In appropriate patients, the technique is preferable to surgery, he said.

"The benefits extend beyond that because it can be repeated, it can be followed up on and done again and again. ..." Vogelzang said. "To me, this is a better way to do things."

Doctors use three-dimensional diagnostic pictures of a person's brain blood vessels to decide which intervention is more appropriate, and whether the aneurysm shape and location can accommodate a catheter and coils.
If it will, the doctor determines the size and number of coils needed to fill the space, Workman said.
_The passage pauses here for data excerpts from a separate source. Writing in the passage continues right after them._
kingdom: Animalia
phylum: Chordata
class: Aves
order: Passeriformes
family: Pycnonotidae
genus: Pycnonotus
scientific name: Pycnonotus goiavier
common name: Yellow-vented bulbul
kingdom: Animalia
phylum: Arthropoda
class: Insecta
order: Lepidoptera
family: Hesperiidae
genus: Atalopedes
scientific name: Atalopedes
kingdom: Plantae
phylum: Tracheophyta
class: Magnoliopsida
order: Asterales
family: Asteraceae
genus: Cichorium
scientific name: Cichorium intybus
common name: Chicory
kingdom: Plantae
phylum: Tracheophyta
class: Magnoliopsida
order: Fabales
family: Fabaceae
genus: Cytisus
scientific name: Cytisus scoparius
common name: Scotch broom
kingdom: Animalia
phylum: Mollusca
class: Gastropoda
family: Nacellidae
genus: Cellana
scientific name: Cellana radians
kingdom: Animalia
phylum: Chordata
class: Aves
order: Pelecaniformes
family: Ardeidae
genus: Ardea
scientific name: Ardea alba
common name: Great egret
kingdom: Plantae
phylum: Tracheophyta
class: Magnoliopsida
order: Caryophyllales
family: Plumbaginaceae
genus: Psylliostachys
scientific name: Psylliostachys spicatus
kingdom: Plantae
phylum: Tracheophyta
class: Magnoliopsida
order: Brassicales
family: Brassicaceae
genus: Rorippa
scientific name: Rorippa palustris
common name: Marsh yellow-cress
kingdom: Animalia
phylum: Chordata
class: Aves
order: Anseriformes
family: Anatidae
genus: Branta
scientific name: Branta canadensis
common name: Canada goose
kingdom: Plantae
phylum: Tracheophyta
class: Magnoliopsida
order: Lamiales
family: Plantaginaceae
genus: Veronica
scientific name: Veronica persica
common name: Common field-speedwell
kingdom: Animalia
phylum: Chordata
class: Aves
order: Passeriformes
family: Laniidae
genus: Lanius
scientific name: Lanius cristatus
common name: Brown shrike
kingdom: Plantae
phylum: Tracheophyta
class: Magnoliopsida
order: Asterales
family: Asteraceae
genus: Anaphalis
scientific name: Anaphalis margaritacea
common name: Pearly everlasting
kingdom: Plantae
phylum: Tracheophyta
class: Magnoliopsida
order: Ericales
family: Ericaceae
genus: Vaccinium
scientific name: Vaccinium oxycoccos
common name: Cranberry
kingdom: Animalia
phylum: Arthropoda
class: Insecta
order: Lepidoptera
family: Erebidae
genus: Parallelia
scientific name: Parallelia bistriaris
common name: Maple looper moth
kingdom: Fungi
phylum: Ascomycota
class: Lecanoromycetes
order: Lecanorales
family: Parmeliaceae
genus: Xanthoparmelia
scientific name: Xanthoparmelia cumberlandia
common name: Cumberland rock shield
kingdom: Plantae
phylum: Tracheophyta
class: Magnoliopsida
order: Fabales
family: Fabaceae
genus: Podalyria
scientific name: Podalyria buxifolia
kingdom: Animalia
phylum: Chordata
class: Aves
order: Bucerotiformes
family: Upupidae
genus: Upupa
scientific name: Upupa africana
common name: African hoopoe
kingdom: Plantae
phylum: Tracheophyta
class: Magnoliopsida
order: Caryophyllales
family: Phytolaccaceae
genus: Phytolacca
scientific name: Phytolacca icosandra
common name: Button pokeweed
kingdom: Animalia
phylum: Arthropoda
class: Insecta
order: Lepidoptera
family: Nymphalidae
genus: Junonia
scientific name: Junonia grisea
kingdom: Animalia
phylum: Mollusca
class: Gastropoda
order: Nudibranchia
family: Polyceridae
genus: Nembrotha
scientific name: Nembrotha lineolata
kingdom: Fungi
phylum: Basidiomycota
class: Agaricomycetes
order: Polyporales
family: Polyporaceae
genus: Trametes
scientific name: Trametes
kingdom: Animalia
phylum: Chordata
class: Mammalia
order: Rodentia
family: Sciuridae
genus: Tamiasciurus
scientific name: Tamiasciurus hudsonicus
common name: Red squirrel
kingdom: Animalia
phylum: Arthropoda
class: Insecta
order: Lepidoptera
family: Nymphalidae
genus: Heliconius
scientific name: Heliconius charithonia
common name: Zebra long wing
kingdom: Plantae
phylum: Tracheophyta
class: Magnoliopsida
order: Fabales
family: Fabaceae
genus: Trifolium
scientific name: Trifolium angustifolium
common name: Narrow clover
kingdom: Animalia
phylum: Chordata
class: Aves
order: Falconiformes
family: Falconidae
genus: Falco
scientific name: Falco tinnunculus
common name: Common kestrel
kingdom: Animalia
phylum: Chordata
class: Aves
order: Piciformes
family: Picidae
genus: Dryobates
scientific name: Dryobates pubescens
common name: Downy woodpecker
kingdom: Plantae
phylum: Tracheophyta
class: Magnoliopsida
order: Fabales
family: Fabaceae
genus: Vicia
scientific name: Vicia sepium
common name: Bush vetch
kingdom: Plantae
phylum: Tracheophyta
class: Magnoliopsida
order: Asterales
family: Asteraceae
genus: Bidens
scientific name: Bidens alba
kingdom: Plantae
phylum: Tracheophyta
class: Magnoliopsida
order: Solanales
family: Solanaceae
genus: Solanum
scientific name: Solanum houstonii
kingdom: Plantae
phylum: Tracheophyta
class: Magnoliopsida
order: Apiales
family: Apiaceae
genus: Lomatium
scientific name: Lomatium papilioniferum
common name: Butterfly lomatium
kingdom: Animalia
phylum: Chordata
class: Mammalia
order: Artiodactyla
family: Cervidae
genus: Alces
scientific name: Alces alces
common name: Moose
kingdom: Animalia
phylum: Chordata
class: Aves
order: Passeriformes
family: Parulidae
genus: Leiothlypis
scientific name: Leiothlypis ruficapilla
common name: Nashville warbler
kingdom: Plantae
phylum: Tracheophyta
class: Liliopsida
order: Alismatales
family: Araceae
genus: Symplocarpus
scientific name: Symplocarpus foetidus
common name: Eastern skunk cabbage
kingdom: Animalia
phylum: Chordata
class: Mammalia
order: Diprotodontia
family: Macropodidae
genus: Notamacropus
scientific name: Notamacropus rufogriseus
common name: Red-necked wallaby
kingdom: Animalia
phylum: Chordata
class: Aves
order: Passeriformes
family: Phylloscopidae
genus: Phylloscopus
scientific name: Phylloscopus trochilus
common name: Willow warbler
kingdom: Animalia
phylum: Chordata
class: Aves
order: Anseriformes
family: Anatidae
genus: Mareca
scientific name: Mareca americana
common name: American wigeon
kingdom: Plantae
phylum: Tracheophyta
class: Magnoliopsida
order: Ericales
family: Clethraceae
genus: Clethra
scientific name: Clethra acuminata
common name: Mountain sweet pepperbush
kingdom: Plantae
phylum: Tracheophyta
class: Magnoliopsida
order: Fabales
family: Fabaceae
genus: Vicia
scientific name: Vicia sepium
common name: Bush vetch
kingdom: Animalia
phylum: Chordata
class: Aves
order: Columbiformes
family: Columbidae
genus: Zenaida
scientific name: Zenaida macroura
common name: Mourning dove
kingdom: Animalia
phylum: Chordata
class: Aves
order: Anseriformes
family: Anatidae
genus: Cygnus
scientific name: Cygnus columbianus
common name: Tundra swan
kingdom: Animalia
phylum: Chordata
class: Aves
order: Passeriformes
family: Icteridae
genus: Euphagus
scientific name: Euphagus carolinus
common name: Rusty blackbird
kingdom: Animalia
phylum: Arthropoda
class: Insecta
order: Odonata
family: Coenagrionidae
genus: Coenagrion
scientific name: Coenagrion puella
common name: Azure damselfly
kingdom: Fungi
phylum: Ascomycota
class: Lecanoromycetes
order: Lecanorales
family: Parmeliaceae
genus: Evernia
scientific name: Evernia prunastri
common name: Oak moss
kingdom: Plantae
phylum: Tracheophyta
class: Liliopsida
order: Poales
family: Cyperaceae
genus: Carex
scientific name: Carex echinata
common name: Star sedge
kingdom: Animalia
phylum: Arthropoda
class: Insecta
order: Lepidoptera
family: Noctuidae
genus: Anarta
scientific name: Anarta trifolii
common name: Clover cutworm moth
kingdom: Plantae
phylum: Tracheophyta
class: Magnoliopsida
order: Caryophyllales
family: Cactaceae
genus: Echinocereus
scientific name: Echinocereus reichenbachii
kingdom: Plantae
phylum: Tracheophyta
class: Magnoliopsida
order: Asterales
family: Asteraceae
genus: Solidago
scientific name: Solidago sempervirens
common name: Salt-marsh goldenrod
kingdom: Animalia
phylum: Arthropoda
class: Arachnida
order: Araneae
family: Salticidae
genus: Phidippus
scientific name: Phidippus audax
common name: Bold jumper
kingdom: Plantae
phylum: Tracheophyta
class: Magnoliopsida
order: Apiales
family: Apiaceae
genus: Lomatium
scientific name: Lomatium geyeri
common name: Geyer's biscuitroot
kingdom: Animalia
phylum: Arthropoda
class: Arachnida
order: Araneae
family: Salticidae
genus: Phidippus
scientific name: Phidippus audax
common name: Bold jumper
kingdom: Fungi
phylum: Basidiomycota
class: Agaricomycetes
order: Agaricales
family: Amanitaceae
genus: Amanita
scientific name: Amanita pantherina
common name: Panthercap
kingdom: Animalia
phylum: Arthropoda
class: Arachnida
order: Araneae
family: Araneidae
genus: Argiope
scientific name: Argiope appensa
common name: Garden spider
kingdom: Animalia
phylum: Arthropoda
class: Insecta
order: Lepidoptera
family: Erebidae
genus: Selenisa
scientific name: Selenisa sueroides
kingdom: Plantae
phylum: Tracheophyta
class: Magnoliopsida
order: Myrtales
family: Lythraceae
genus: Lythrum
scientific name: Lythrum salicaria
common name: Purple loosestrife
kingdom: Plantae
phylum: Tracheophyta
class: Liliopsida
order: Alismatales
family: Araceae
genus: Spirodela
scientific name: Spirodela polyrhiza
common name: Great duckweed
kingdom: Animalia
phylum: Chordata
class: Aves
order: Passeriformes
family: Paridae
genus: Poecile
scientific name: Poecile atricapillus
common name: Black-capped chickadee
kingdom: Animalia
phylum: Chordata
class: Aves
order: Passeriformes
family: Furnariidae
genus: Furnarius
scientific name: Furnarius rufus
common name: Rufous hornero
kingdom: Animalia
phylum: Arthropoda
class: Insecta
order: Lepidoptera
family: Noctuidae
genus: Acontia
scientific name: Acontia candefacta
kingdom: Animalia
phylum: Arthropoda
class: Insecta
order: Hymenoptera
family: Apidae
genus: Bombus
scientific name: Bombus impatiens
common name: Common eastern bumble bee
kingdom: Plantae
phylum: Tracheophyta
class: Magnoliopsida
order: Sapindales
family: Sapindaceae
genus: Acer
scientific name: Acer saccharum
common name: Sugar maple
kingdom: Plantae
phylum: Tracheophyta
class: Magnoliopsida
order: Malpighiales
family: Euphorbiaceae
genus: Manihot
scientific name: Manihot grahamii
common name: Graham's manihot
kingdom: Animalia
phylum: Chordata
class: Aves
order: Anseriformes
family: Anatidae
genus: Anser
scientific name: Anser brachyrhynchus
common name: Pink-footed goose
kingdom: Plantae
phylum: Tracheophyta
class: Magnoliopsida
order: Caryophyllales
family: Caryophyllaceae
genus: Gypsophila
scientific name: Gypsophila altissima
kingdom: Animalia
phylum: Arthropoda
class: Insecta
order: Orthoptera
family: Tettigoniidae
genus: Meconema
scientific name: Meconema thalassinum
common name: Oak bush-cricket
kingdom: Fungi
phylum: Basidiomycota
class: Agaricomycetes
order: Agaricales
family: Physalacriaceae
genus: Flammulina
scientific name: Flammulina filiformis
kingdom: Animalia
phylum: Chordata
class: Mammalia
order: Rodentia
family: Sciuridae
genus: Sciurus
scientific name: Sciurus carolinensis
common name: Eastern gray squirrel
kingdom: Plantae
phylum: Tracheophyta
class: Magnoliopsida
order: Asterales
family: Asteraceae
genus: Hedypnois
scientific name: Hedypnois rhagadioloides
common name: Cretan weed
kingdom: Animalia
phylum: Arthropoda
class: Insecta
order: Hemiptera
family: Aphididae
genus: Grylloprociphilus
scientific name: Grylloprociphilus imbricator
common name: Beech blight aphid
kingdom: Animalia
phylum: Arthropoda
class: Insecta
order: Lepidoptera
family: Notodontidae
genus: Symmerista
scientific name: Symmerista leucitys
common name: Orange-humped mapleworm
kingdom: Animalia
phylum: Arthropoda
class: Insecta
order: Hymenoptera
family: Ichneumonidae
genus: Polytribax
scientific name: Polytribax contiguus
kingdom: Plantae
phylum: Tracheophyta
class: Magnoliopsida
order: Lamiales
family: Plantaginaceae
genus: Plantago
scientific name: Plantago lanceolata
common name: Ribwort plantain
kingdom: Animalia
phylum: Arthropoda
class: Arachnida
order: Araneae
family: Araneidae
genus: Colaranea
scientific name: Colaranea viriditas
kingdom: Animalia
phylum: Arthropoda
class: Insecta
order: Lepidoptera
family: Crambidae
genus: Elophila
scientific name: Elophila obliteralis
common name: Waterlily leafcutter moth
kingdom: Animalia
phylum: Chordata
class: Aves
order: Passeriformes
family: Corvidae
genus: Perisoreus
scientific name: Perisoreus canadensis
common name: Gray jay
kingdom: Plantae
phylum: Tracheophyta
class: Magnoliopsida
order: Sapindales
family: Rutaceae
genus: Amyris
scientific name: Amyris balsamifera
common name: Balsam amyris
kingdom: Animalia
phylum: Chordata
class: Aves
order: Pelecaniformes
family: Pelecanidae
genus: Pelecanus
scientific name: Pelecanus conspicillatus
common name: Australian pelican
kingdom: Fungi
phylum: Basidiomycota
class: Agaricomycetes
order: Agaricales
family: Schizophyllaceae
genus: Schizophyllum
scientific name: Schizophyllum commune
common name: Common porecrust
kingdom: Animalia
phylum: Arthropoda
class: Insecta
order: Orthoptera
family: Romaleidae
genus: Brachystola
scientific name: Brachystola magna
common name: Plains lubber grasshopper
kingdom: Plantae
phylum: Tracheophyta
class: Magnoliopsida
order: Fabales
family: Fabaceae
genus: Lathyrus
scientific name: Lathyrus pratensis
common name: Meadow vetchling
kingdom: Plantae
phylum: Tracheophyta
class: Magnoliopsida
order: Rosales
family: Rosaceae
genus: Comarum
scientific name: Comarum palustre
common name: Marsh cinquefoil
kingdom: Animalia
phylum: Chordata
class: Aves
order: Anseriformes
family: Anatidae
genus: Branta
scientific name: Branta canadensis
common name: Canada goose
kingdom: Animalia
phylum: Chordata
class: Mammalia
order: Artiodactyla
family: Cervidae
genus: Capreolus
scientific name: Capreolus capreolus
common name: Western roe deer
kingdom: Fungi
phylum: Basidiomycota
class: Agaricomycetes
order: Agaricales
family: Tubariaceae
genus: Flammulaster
He also measures the size of the opening to the aneurysm, known as the "neck," to make sure it will hold the coils.
If the neck is too wide, a coil can slip out and go into the blood vessel, causing a stroke. In many cases he can correct a wide neck by inserting a balloon or a stent-like device before inserting the coils, he said.

Workman and a team of radiology technician specialists perform coil therapy in a procedure room of the Cox South radiology department while the patient is under general anesthesia.

They watch the two- to six-hour procedure on a video monitor. It can be a relatively short, three-minute process under X-ray guidance to feed the catheter through blood vessels from the leg to the head, Workman said. But because of differences in each patient's anatomy, it can take several hours to nudge the catheter tip through the twists and turns of the final blood vessels and into the aneurysm.

After the catheter is in place, a coil is placed in the catheter and deployed into the aneurysm. Once Workman is certain the coil will stay in the aneurysm, he detaches it and continues filling the aneurysm with coils until they fill up the space.

The patient awakens from anesthesia with only a Band-Aid over the leg where the catheter was inserted.

 

Heading home

After several hours' recovery time, the patient with a previously unruptured aneurysm can go home the next day.

If Workman is correcting a recently ruptured aneurysm, the patient remains in the hospital up to two weeks so doctors can head off any complications such as stroke that can occur as a result of the rupture.
Workman deployed only two tiny coils in Vera Woolsey's 3-by-3-millimeter aneurysm because it was so small — half the size of a pea. The average aneurysm accommodates seven coils.

"Once you've coiled an aneurysm, it re-establishes blood flow through the vessel," Workman said. "Instead of the flow being turbulent and going inside the aneurysm, the blood comes up against the coils and bounces off of it and goes where it's supposed to go." Blood in the aneurysm soon forms a clot and the neck opening scars over.

Workman emphasizes that coil therapy carries risks, as any procedure does. About 5 percent of coil therapy patients have complications — about 2 percent to 4 percent of those suffer strokes during or immediately after the procedure, he said.

Like the clipping therapy that neurosurgeons perform, coil therapy only prevents a rerupture, he said, and it cannot reverse any neurological damage that occurred in the hours or days following the initial rupture.
Workman estimates that 85 percent of ruptured aneurysms can be repaired with coils, and at least one study shows it offers a better outcome than the clipping procedure neurosurgeons offer in Springfield.

A randomized study of more than 2,000 patients followed for nearly a year after intervention therapy showed that the risk of death or significant disability at one year for patients treated with coils was 22.6 percent lower than for those treated with clipping, Workman said. The International Subaracnoid Trial was conducted from 1997 to early 2002.

Woolsey had never heard of coil therapy, but was eager to try it after Workman explained everything, including the risks.

"I felt like God was with me and had been with me that far," she said. Besides, "I couldn't go on feeling like I was feeling then," Woolsey added. "I was walking on pins and needles."

After the procedure, she eased off the strong pain medicine she had been on since April, and now has no pain — only days of spoiling grandchildren and sewing quilts.